_SUJET À TRAITER:_
Recopiez intégralement, sans rien modifier, l'extrait ci-dessous consacré à La Femme accident.

La collection Aire Libre des éditions Dupuis offre un espace d’expression tout particulier pour les auteurs. La Femme accident donne l’occasion à deux amis de s’y retrouver. Première expérience réussie en couleurs directes pour Olivier Grenson et une nouvelle histoire poignante pour Denis Lapière. Rencontre avec les deux auteurs de passage à Paris.

Olivier Grenson
Olivier Grenson

Présentation du diptyque La Femme accident

Denis Lapière   : La Femme accident est l‘histoire d’une femme en butte avec la vie. En prison, elle profite de la longue attente avant le verdict de son procès pour se pencher sur son passé. Ce qui nous a intéressé, Olivier et moi, c’est de raconter l’histoire d’une femme, sa propre vie et comment une suite d’accidents fait qu’elle en est là aujourd’hui. Aurait-elle pu faire autrement et comment va être sa vie future ? Elle ne regrette rien, elle veut juste comprendre. Mais avec cette certitude qu’à partir de dorénavant, il ne va plus rien se passer d’autre que du bonheur. Ce n’est pas un récit misérabiliste. On est avec une femme optimiste. Elle pense qu’elle aura raison, elle reprendra son enfant, changera de lieu et quittera tout. En faisant le bilan de sa vie, elle sait qu’elle doit recommencer très loin. Le tome 2 va apporter des éléments de réponse à tout cela. En empathie avec elle, on va voir comment elle se frotte à la vie, en tant qu’adolescente d’abord, enfin en tant que jeune femme.

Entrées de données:

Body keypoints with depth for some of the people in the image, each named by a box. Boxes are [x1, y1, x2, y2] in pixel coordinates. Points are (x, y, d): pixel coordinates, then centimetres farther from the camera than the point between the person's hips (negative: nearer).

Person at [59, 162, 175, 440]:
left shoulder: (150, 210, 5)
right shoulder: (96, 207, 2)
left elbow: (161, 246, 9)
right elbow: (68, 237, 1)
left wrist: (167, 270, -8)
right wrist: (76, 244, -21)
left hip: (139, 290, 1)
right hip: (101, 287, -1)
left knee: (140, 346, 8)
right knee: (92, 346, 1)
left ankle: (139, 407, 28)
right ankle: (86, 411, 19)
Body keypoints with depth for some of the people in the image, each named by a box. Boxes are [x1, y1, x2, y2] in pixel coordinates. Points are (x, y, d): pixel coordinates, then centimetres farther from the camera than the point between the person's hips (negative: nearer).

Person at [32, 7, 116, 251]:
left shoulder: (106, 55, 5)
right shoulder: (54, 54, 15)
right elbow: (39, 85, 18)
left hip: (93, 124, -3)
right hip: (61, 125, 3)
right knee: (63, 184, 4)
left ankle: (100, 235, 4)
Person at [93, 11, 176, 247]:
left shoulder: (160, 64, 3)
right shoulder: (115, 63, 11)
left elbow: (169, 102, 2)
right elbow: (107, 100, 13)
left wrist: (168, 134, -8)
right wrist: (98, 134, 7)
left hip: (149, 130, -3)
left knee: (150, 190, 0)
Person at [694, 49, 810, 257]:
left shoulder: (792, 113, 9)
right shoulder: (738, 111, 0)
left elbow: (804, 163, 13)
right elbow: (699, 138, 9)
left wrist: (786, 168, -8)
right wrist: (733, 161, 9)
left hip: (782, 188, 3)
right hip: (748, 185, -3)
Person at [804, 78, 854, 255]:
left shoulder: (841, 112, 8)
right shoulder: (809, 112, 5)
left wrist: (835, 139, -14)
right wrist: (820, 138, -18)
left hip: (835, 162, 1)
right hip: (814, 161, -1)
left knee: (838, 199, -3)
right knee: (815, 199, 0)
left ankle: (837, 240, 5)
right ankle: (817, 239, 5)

_RÉPONSE DE L'EXERCICE:_
La collection Aire Libre des éditions Dupuis offre un espace d’expression tout particulier pour les auteurs. La Femme accident donne l’occasion à deux amis de s’y retrouver. Première expérience réussie en couleurs directes pour Olivier Grenson et une nouvelle histoire poignante pour Denis Lapière. Rencontre avec les deux auteurs de passage à Paris.

Olivier Grenson
Olivier Grenson

Présentation du diptyque La Femme accident

Denis Lapière   : La Femme accident est l‘histoire d’une femme en butte avec la vie. En prison, elle profite de la longue attente avant le verdict de son procès pour se pencher sur son passé. Ce qui nous a intéressé, Olivier et moi, c’est de raconter l’histoire d’une femme, sa propre vie et comment une suite d’accidents fait qu’elle en est là aujourd’hui. Aurait-elle pu faire autrement et comment va être sa vie future ? Elle ne regrette rien, elle veut juste comprendre. Mais avec cette certitude qu’à partir de dorénavant, il ne va plus rien se passer d’autre que du bonheur. Ce n’est pas un récit misérabiliste. On est avec une femme optimiste. Elle pense qu’elle aura raison, elle reprendra son enfant, changera de lieu et quittera tout. En faisant le bilan de sa vie, elle sait qu’elle doit recommencer très loin. Le tome 2 va apporter des éléments de réponse à tout cela. En empathie avec elle, on va voir comment elle se frotte à la vie, en tant qu’adolescente d’abord, enfin en tant que jeune femme.